TASK OBJECTIVE: The goal is a clean copy of all the data below, with pictures dropped and everything else retyped exactly.

PROVIDED RECORDS:
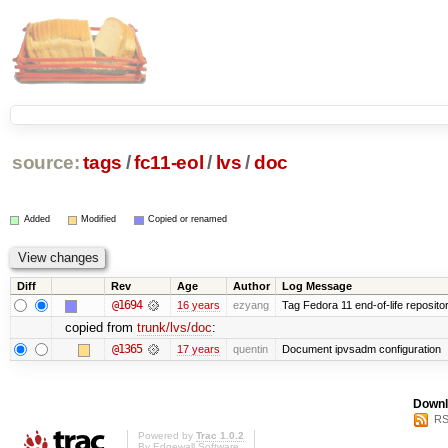
source:
tags
/
fc11-eol
/
lvs
/
doc
Added
Modified
Copied or renamed
Diff
Rev
Age
Author
Log Message
@1694
16 years
ezyang
Tag Fedora 11 end-of-life repositor
copied from
trunk/lvs/doc
:
@1365
17 years
quentin
Document ipvsadm configuration
Downl
RS
Powered by
Trac 1.0.2
By
Edgewall Software
.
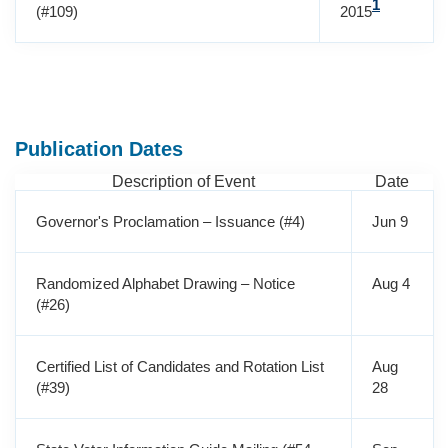
1
(#109)
2015
Publication Dates
Description of Event
Date
Governor's Proclamation – Issuance (#4)
Jun 9
Randomized Alphabet Drawing – Notice
Aug 4
(#26)
Certified List of Candidates and Rotation List
Aug
(#39)
28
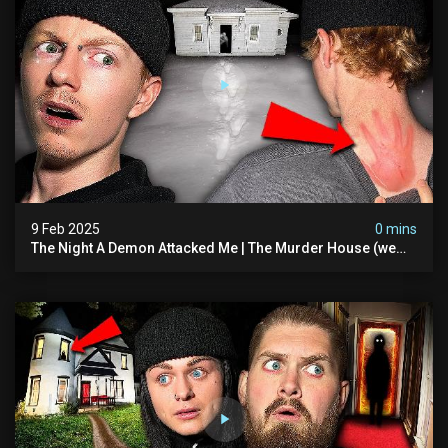
9 Feb 2025
0 mins
The Night A Demon Attacked Me | The Murder House (we
Quit)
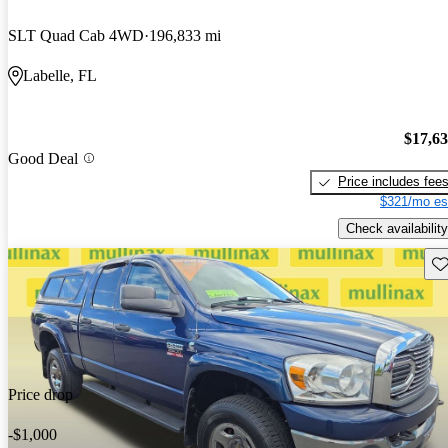
SLT Quad Cab 4WD
196,833 mi
Labelle, FL
$17,6
Good Deal
Price includes fee
$321/mo es
Check availability
Sav
Price drop
-$1,000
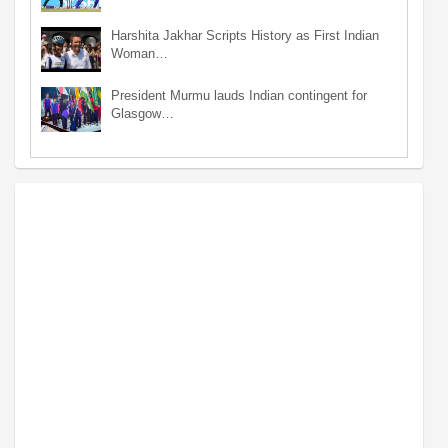
Harshita Jakhar Scripts History as First Indian
Woman…
President Murmu lauds Indian contingent for
Glasgow…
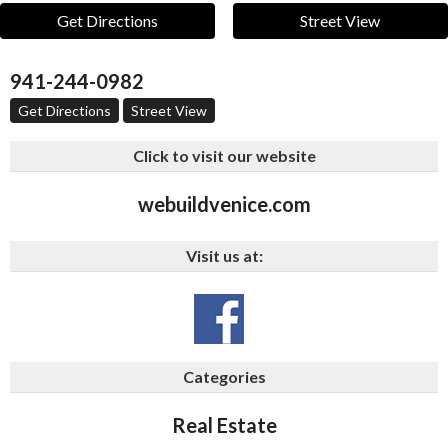
Get Directions
Street View
941-244-0982
Get Directions
Street View
Click to visit our website
webuildvenice.com
Visit us at:
Categories
Real Estate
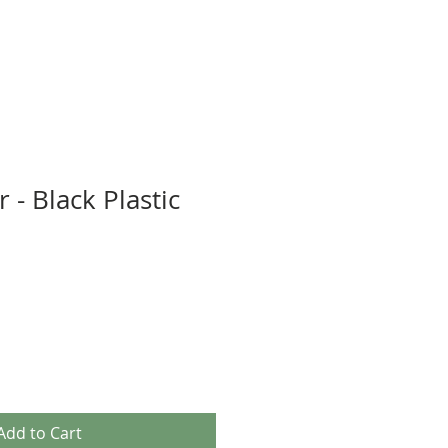
 - Black Plastic
Add to Cart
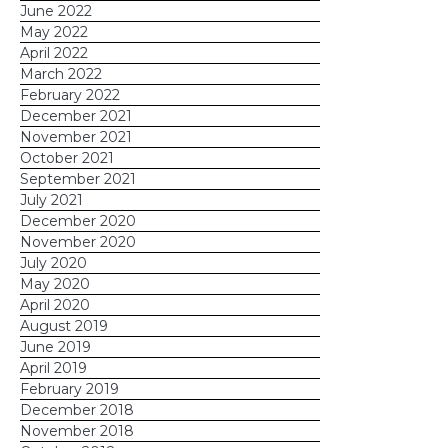
June 2022
May 2022
April 2022
March 2022
February 2022
December 2021
November 2021
October 2021
September 2021
July 2021
December 2020
November 2020
July 2020
May 2020
April 2020
August 2019
June 2019
April 2019
February 2019
December 2018
November 2018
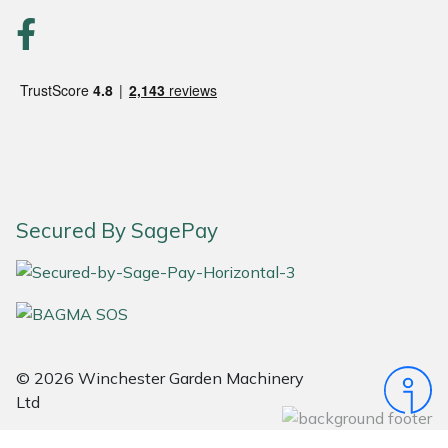
Snapper
Stein
Stiga
Stihl
Teufelberger
Secured By SagePay
Timberwolf
Toro
Treehog
© 2026 Winchester Garden Machinery
Ltd
Weibang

ANSWER FOR THE TASK:
source:
tags
/
fc11-eol
/
lvs
/
doc
Added
Modified
Copied or renamed
Diff
Rev
Age
Author
Log Message
@1694
16 years
ezyang
Tag Fedora 11 end-of-life repositor
copied from
trunk/lvs/doc
:
@1365
17 years
quentin
Document ipvsadm configuration
Downl
RS
Powered by
Trac 1.0.2
By
Edgewall Software
.
1
(#109)
2015
Publication Dates
Description of Event
Date
Governor's Proclamation – Issuance (#4)
Jun 9
Randomized Alphabet Drawing – Notice
Aug 4
(#26)
Certified List of Candidates and Rotation List
Aug
(#39)
28
9 Feb 2025
0 mins
The Night A Demon Attacked Me | The Murder House (we
Quit)
SLT Quad Cab 4WD
196,833 mi
Labelle, FL
$17,6
Good Deal
Price includes fee
$321/mo es
Check availability
Sav
Price drop
-$1,000
Harshita Jakhar Scripts History as First Indian
Woman…
President Murmu lauds Indian contingent for
Glasgow…
Get Directions
Street View
941-244-0982
Get Directions
Street View
Click to visit our website
webuildvenice.com
Visit us at:
Categories
Real Estate
 - Black Plastic
Add to Cart
June 2022
May 2022
April 2022
March 2022
February 2022
December 2021
November 2021
October 2021
September 2021
July 2021
December 2020
November 2020
July 2020
May 2020
April 2020
August 2019
June 2019
April 2019
February 2019
December 2018
November 2018
Snapper
Stein
Stiga
Stihl
Teufelberger
Secured By SagePay
Timberwolf
Toro
Treehog
© 2026 Winchester Garden Machinery
Ltd
Weibang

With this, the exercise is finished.